Stefano Folli ha invece ricordato i maestri di Carlo Casalegno, tra i quali Luigi Salvatorelli che soleva rispondere, a chi gli domandasse perché uno storico doveva scrivere per un giornale, che il giornalismo è la miglior cattedra di storia contemporanea. “Casalegno nutriva curiosità per l’attualità e contemporaneamente amava la storia ma senza farsi ammaliare da inclinazioni giacobine che avrebbero influenzato i suoi scritti. Credeva fortemente nello Stato e nelle sue leggi, ricordo che scrisse al Generale Carlo Alberto dalla Chiesa circa lo stato delle carceri, che a suo parere dovevano essere fortezze inespugnabili ma anche case di vetro. Fu un intransigente riformista, per nulla moderato, attento alle minoranze, attento alla cultura, al dialogo con la Chiesa, attento alla complessità della politica. Il senso del titolo della sua rubrica Il nostro Stato ce lo consegna  lo storico  e magistrato Alessandro Galante Garrone: da un lato la fierezza di servire lo Stato, dall’altro la critica amara e pungente di tante sue magagne, storture e incompiutezze”.

“Essere cronisti negli anni del terrorismo significava avere un misto di coraggio e prudenza, essere un disarmato tra gli armati. Carlo Casalegno era un rigorista martire, non partecipava come me alla partita dell’astuzia e della sopravvivenza; leggendo i suoi articoli mi tormentavo poiché ero certo che sarebbe andato incontro alla morte”. Paolo Borgna, procuratore aggiunto di Torino, ha utilizzato queste parole di Giorgio Bocca per ricordare l’attentato di quarant’anni fa, aggiungendo che “Carlo Casalegno credeva molto nei giovani e nei suoi editoriali c’era sempre una ricerca di dialogo con loro, senza mai essere indulgente verso le convenzioni del tempo. Ricordo ancora un suo scritto sul 18 politico ma soprattutto ricordo e voglio ricordare la sua decisione di prendere parte al Convegno nazionale contro la repressione che si svolse a Bologna nel settembre ’77: fu lì che Carlo Casalegno iniziò a firmare la propria condanna a morte”.
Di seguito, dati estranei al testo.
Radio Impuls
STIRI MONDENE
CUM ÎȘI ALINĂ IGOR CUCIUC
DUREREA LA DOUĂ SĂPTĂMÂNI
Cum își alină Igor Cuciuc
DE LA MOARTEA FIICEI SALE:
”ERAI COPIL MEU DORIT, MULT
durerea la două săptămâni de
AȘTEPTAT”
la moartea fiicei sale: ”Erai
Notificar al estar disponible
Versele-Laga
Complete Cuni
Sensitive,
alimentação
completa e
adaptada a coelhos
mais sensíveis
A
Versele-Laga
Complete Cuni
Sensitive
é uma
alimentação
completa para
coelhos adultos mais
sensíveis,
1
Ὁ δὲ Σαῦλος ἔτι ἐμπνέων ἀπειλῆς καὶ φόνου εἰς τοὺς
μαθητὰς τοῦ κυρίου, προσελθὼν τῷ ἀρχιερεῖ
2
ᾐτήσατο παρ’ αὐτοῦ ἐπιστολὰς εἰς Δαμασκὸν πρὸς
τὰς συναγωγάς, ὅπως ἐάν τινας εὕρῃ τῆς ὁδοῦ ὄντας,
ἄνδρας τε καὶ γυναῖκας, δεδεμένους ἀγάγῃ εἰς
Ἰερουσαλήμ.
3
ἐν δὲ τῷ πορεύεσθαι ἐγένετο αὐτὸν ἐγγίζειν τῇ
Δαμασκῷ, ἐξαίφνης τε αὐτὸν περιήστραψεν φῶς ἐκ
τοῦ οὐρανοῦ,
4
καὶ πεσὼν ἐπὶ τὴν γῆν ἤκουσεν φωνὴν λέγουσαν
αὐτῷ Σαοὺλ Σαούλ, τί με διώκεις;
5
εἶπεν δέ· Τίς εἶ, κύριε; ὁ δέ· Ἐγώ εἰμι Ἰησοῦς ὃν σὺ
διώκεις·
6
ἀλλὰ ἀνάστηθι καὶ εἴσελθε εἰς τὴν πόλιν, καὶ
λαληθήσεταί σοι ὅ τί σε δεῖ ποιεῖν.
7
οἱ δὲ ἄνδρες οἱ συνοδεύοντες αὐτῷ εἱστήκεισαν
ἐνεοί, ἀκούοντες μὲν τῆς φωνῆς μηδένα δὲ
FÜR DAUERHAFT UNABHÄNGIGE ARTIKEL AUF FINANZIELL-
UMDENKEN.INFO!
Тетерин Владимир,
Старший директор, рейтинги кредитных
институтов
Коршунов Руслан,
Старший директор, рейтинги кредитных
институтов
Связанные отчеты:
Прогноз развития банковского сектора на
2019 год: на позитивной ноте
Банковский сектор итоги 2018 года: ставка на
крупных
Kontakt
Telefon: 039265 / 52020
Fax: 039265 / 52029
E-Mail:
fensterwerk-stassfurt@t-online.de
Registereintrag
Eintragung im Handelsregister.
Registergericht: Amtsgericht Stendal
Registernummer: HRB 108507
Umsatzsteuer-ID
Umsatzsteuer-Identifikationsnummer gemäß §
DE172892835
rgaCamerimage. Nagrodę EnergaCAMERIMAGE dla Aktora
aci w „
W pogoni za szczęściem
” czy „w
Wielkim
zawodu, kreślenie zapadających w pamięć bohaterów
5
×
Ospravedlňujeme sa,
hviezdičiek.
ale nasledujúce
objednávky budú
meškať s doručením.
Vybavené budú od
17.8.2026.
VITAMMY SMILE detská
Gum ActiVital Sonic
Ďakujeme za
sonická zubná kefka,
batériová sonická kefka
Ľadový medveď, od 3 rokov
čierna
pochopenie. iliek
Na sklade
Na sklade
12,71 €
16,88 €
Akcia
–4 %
Per commemorare il vice direttore della Stampa nel giorno della sua morte, il 29 novembre si svolgerà un secondo convegno articolato in due momenti, presso il Campus Einaudi di Torino. Al mattino si parlerà del giornalismo nell’era della sfiducia insieme con Maurizio Molinari, Enrico Mentana, Gian Maria Ajani, Franca Roncarolo e Alberto Sinigaglia; al pomeriggio si affronterà invece il tema “Professione giornalista: quale formazione e quali competenze per un ritorno alla fiducia”. Ospiti Carlo Verna, Giuseppe Giulietti e i direttori dei Master in giornalismo di Milano, Roma e Torino.